Update: As it might happen with all of the Pimbra patches in the end this was properly patched and in the end it was not needed.

[adrian.gibanel.btactic]

I wanted to keep you updated with how I am updating Pimbra repos right now.

So our original contract was that when a Zimbra version needs those security fixes you can check Maldua repos for its tag. E.g.: for 10.1.5 version you can download https://github.com/maldua-pimbra/maldua-pimbra-config/raw/refs/tags/10.1.5/config.build and use it.

As embargos come and go and are not complete it's not easy to determine when to put the right tag.
Additionally from the Maldua zimbra-foss-builder calling a release like 10.1.5 (with the original Zimbra tag) does not seem fair because it's not reflecting that it's not completely upstream.

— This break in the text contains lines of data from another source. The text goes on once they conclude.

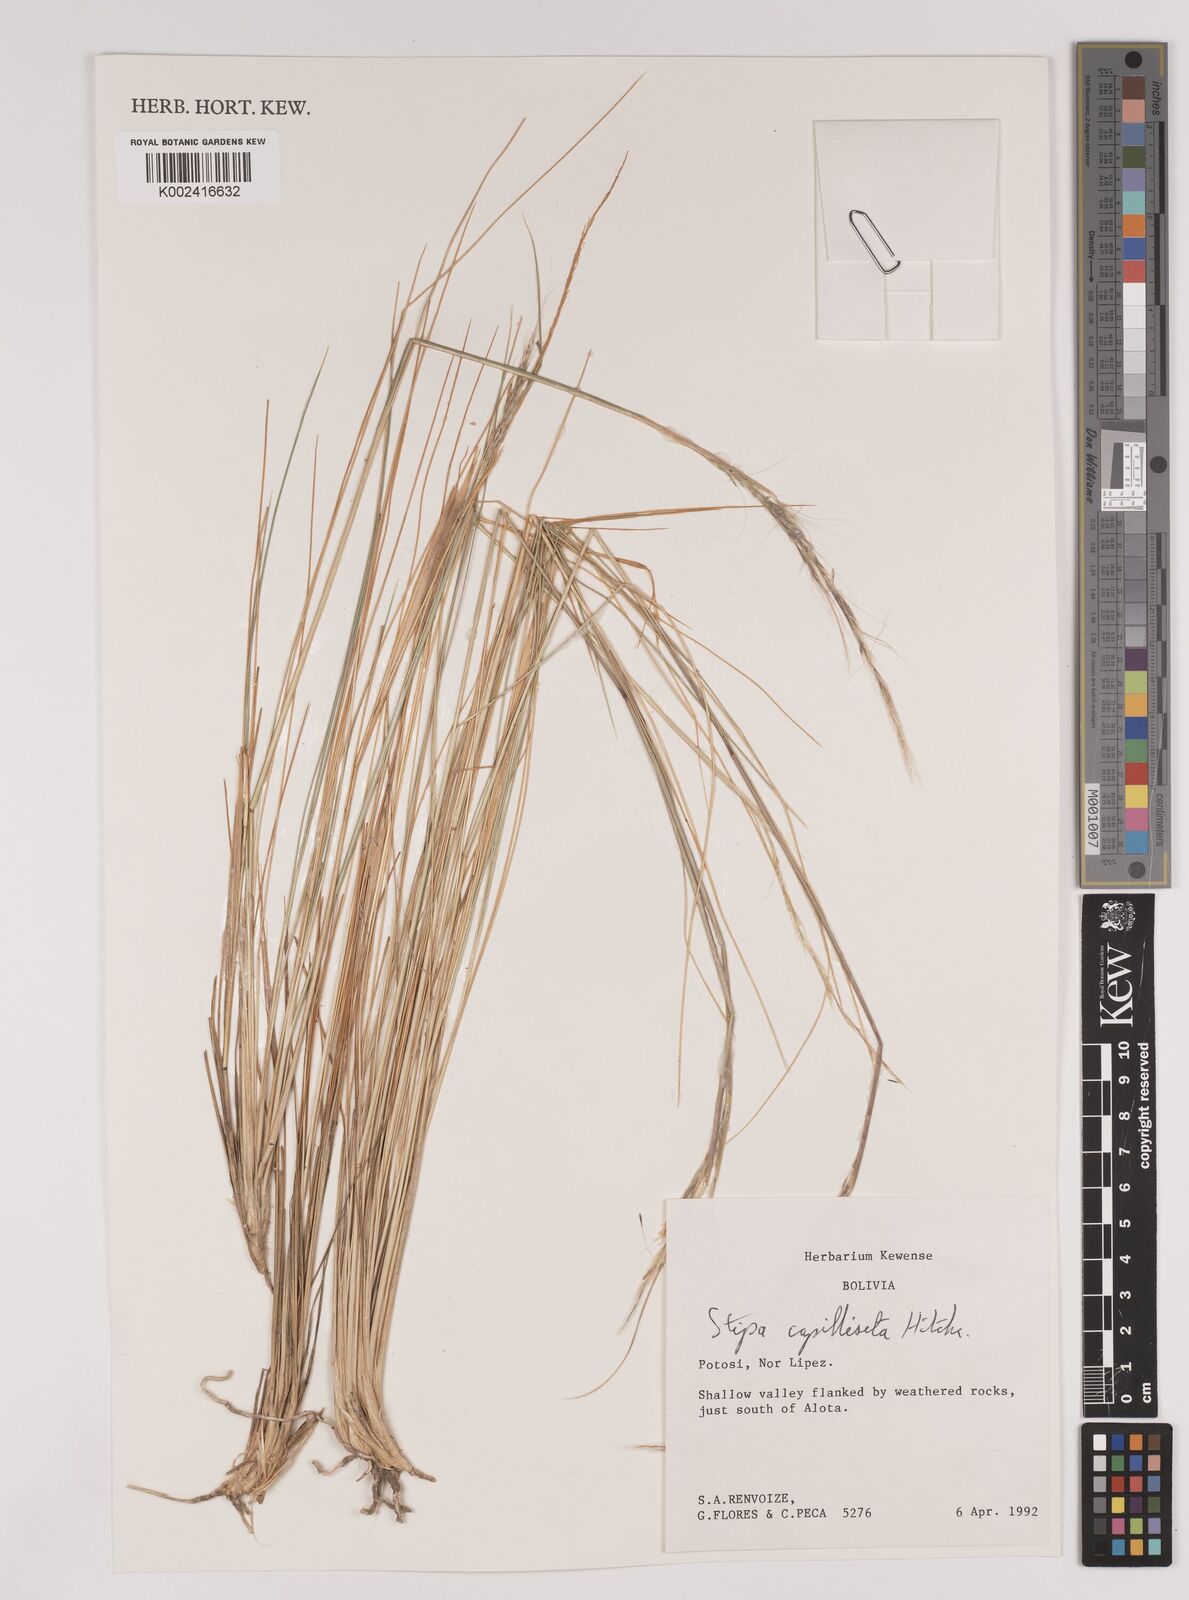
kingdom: Plantae
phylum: Tracheophyta
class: Liliopsida
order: Poales
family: Poaceae
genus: Jarava
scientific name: Jarava leptostachya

So... in the end.. we are going to have tags (with their own config.build) which includes pX in its name to reflect the Patch/Pimbra nature in them. E.g.: You now have 10.1.9.p1 config.build.

Sometimes you have 10.1.7.p1 with some of the patches and, then later on, you might need 10.1.7.p2 to reflect that you are applying more security patches from newer releases (which are partially embargoed).

How have I updated zimbra-foss-builder for this?

Well, the final user requests to build 10.1.9.p1 with pimbra support enabled. What zimbra-foss-builder does under the hood is to remove the patch part from the version (It becomes 10.1.9) and asks for the usual '10.1.9,10.1.8,...10.0.0' tag list. It currently puts 10.1.9.p1 at the very start so that it is: '10.1.9.p1,10.1.9,10.1.8,...10.0.0' but I am quite sure this is not actually needed.

Related commits from zimbra-tag-helper which I also modified:
- zm-build-tags-arguments-from-file.sh: Add pimbra support for extra tags.
- zm-build-tags-arguments.sh: Add pimbra support for extra tags.

So if you want to accomodate this new way of naming Pimbra tags into either your build wrapper or your manual build process it's just about:

- Downloading config.build (and optionally merge with your existing config.build) based on the complete tag with the tag (10.1.9.p1)
- Do everything else with the patch part stripped out (10.1.9)

This new way of patching would interfere with old 9.0.0.pXX releases but those are EOL so we should be fine regarding that.